Гардемарин Ливитин наслаждался в каюте брата отдыхом, свободой и налаженностью военного корабля, лучшего в мире отеля, по его мнению. Трехдневный отпуск легко заслонил всю утомительную озабоченность учебного плавания, дудки, вахты, шлюпочные прогоны, приборки, побудку сырым утром и вечные сквозняки в гардемаринской палубе. Он посмотрел на ловкие руки Козлова и вдруг рассердился.
— Черт его знает, — сказал он, захлопывая журнал. — Скорей бы производство… Надоело!
— Балда, — сказал лейтенант лениво, — учись, Митрофанушка, тяни лямку. Плох тот генерал, который не был солдатом. Потрись еще три годика в матросской шкуре — тогда узнаешь флотскую службу.
— Что ты мне прописи читаешь? — сказал Юрий раздраженно. — В матросской шкуре! На кой мне черт, скажи на милость, вязать койку, драить медяшку, лопатить палубу и без малого гальюнов не убирать? Ведь никогда в жизни мне делать этого не придется, а теперь я убиваю на это лучшие годы… Нельсоновщина, анекдот для бедных!

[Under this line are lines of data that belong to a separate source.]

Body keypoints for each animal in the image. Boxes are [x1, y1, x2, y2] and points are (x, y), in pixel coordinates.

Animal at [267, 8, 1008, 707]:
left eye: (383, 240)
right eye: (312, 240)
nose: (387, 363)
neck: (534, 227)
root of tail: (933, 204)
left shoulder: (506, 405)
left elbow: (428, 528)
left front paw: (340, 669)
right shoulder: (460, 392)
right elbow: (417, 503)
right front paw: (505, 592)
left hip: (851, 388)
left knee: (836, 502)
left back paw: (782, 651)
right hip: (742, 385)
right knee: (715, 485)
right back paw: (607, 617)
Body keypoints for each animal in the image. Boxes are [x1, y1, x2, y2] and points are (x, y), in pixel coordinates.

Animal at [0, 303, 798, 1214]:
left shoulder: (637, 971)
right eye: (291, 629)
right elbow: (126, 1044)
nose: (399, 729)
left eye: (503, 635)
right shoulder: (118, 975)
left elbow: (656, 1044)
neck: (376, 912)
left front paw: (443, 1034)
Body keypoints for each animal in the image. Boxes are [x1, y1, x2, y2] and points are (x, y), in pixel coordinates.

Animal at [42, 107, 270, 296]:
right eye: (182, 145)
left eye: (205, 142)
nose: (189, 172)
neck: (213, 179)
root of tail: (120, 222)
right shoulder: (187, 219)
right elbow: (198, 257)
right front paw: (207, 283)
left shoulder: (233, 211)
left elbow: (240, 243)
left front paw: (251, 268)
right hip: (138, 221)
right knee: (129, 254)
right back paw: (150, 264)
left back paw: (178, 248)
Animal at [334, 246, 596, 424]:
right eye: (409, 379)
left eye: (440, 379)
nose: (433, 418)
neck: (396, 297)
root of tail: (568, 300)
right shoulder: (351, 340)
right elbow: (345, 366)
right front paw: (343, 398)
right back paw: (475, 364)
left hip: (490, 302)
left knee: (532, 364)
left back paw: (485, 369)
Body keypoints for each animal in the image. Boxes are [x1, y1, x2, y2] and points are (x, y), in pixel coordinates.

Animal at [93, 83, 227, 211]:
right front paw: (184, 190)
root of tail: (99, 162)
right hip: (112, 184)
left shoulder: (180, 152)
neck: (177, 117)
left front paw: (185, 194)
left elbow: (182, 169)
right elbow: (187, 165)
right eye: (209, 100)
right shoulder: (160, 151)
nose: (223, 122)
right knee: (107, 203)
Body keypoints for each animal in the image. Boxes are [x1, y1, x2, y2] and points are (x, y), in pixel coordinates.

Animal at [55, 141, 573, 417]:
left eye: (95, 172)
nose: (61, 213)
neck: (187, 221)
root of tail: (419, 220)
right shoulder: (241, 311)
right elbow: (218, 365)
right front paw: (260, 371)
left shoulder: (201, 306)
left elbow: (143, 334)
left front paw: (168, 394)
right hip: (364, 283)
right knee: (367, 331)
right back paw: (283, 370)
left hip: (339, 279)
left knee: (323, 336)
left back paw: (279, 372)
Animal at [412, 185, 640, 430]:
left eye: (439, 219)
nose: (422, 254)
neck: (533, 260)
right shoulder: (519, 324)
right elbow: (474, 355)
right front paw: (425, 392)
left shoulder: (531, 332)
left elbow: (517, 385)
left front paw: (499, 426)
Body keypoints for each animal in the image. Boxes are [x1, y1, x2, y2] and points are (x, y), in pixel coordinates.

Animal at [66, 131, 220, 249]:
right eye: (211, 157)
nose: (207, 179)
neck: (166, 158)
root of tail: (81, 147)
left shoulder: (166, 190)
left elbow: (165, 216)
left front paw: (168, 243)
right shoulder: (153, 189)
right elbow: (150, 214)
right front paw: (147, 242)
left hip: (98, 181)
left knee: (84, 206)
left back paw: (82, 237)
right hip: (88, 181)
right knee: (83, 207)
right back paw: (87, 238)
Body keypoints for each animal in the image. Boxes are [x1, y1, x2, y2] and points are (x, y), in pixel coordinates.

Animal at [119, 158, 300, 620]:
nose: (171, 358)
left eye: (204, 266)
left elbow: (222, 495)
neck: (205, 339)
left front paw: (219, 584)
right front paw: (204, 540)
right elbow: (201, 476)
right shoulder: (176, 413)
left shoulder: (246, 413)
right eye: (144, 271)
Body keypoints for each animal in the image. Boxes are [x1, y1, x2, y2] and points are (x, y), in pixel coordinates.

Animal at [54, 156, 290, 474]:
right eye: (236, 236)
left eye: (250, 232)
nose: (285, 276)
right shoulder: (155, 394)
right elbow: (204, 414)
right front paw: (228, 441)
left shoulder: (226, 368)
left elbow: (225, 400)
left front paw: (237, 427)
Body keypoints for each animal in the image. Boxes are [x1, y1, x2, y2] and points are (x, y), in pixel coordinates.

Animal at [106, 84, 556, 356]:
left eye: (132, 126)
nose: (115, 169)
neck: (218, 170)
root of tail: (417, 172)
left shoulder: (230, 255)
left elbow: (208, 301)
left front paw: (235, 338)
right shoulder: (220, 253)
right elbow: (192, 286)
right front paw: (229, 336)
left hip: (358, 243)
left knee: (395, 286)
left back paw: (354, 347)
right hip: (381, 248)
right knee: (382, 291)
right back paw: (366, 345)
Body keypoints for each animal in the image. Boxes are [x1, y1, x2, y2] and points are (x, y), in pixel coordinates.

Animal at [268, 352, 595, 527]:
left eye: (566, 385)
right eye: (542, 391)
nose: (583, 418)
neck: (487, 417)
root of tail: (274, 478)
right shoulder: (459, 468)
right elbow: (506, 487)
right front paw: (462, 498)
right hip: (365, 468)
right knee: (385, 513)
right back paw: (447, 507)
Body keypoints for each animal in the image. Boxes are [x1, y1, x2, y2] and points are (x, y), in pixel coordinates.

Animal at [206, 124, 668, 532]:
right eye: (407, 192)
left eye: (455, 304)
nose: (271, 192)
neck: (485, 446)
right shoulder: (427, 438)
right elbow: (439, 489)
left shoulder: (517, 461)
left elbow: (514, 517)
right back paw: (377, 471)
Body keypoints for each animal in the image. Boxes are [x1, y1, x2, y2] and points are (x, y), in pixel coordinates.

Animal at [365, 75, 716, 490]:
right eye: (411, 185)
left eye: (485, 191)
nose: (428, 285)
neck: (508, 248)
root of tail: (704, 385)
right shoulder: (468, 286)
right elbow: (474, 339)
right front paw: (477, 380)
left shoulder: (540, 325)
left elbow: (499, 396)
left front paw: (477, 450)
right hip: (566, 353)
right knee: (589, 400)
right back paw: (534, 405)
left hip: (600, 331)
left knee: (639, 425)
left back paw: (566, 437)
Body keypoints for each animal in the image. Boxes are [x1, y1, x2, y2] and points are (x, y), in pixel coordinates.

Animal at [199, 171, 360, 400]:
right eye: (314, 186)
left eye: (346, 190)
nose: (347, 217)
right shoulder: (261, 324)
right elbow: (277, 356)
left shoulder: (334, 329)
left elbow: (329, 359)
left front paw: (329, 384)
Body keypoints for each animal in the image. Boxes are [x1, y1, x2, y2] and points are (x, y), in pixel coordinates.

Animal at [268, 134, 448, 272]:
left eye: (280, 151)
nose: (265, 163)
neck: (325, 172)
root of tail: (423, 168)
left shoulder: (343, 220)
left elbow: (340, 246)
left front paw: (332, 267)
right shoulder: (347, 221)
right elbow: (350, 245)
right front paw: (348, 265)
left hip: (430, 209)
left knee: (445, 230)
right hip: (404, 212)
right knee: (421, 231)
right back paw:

— Stern board, midshipman![4] — сказал вдруг лейтенант резко и закончил, улыбаясь: — Devant les gens[5], как говорила тетя Аня!..
Юрий густо покраснел и сказал ни к селу ни к городу:
— Ужасно жарко, черт знает! Привык все время на палубе…
— Козлов! — сказал лейтенант, подбрасывая в воздух спички. — Постелишь — расстарайся, братец, пивушка похолоднее. Только много не тащи, — скажут, нижнего чина спаиваю.
— Есть много не тащить, вашскородь, — ответил Козлов и вышел с набранным бельем, прикрыв без стука дверь.
Младший Ливитин принял независимую позу: начнутся нравоучения.
— Вот что, Юрка, — сказал лейтенант серьезно. — Ты мне демократию тут не разводи и Козлова не порть. Он хоть и Митюха, а найдется, кто ему твои слова разъяснит.
— В фитиле расписываюсь, господин лейтенант, но при своем мнении остаюсь, — ответил Юрий с фальшивой развязностью и вновь взорвался. — Матросская шкура!.. Тянуть лямку!.. Чепуха вдвойне! Вот я вяжу свою койку, пачкаю руки шваброй, — а обед мне подают, и посуду я не мою. Одет, как матрос, но бородатым унтер-офицерам не козыряю и в ресторане с тобой сижу запросто. Мерзну, как сукин кот, на шлюпке дневальным, набиваю тросами да веслами мозоли, — а вечером, на бережку, сижу в апартаментах твоей невесты и тяну херес, который, кстати сказать, неплох… Какая-то идиотская двойственность! Августейший гардемарин великий князь Никита тоже изволят драить медяшку и получать фитили от своих капралов[6]. А на берегу те же капралы бухаются его автомобилю во фронт как павлоны[7], с искрами из-под подошв. Ведь это все маскарад, детские игрушки! Хотите нас научить понять матросское нутро таким способом?.. Атанде-с! Где-то ноги, сапоги всмятку!
— Слушайте, гардемарин, я вас посажу под арест, — сказал старший Ливитин, закуривая папиросу. Горячий мальчишка и соображает; ливитинская кровь, по Станюковичу юноша работает, свежие мысли в затхлой рутине, отцы и дети, как говорится… — Извиняю тебя только потому, что сам в свое время так думал, пока не понял, какой глубокий смысл в швабре заложен.